In the same time frame where I had convinced myself “nothing” happened,
- I got to coach my awesome clients to many wins and celebrate them with victory dances,
- I began building a tribe of like-hearted givers on LinkedIn (let’s connect!),
- And I spoke to three phenomenal groups and was booked to speak to two more, including a women’s conference I am really excited about (tickets are on sale now!).
Woven into all of this was the joy of celebrating my Savior’s birth and spending wonderful time with my family. We made so many memories in this time period!
By taking stock of the rest of the picture, I learned that my goal to get a blog up was only a fraction of what matters to me… yet, I was keyed-in on it like it was the only thing. Great stuff was happening.
I wasn’t stuck at all!
3. Gosh dang it woman, all you have to do is let it go!
Is anyone meant to be an island?
Why do we think we have to do it all alone?
What holds us back from asking for help?
These are good questions to ask. As I share in my related facebook post, the beauty of asking questions is, they lead to answers.
Even though I really wanted to be able to set up my blog page myself, today I decided to ask myself another question: Was there more going on?
Historically, my faith tells me that when I am trying to do something for the sake of good and meet a bunch of resistance, I need to ask if a bigger battle is going on.
Even though I didn’t get a definitive answer, just asking the question was all I needed to let go of control and ask for help… just to make it happen and attempt to use it for the good.
So I contacted my trusty web guy and hired him to set the thing up for me.
A brilliant move, sending that one email, even if it took me three months to get there.

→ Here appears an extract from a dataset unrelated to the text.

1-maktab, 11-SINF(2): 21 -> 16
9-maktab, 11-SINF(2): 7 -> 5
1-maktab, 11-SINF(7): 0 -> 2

By deciding to hand off what I cannot do, I was freed up to focus on what I can do…the fun part, the writing and sharing… thus the launch of the JOY BITES blog!

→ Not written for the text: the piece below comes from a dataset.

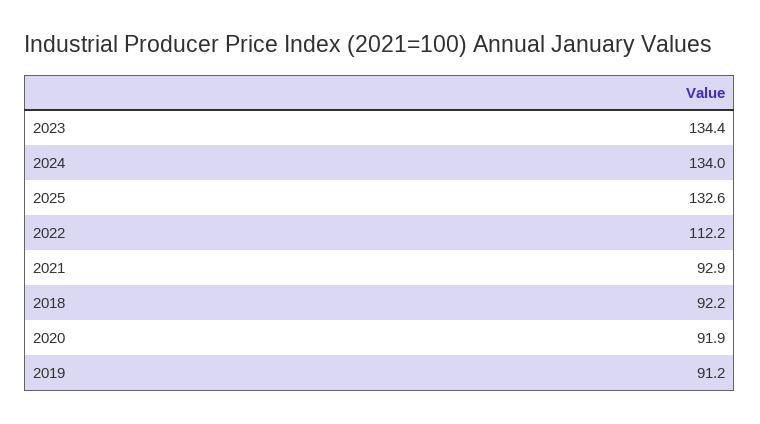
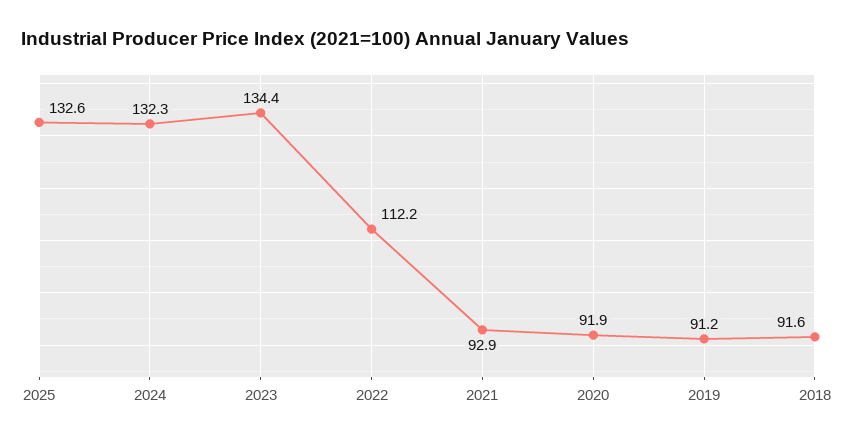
2024: 134 -> 132.3
2018: 92.2 -> 91.6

I don’t know what took me so long to figure it out. Pride? Stubbornness? The desire to learn? Maybe all three.
Today I became really cool with reality. I had to, because I could not change it. If I wanted good to happen, I had to let go of control and grab onto reality. Reality and help.
When I did, I found freedom.
How about you?
Have you felt stuck?
How did you overcome it?
What would you add to the conversation?
Or, maybe you feel stuck right now. Maybe your feet have been swallowed by mud.
You could be reading this, a little freaked out, thinking, “How did she know?”
If you feel stuck, I hope my willingness to be transparent will help you recognize you are not alone.
It happens. But you don’t have to stay there.
Do you need to give yourself permission to move on?
See if these tips help you get un-stuck. You might be as surprised as I was!
If you would like to chat for free about how I can help you, click here. I have a shovel. It would be a joy to help you move forward.
What’s the take-home message?
For me, it means that the mud may be present, but it’s not going to swallow my feet.
Why would I bury my purple toenails in dirt when I could contribute to the greater good and dance for joy?
I would love to hear the take-home message for you.
Nice, Robin! Just had this discussion with a friend today. It all boils down to “quit playing the same tape in your head all alone!” That’s just going in circles. Open your mouth and share! Movement…
Yes yes yes!!! Glad you are having conversation about it… Such great advice!
I love this Robin! It’s so true and as you mentioned, especially this time of year. Thanks for sharing. I’m so excited for you!
Yay! Thank you so much, Sonetta! This time of year can definitely impact our thinking! I hope that starting a conversation about it will help others feel less alone and more willing to take a step forward.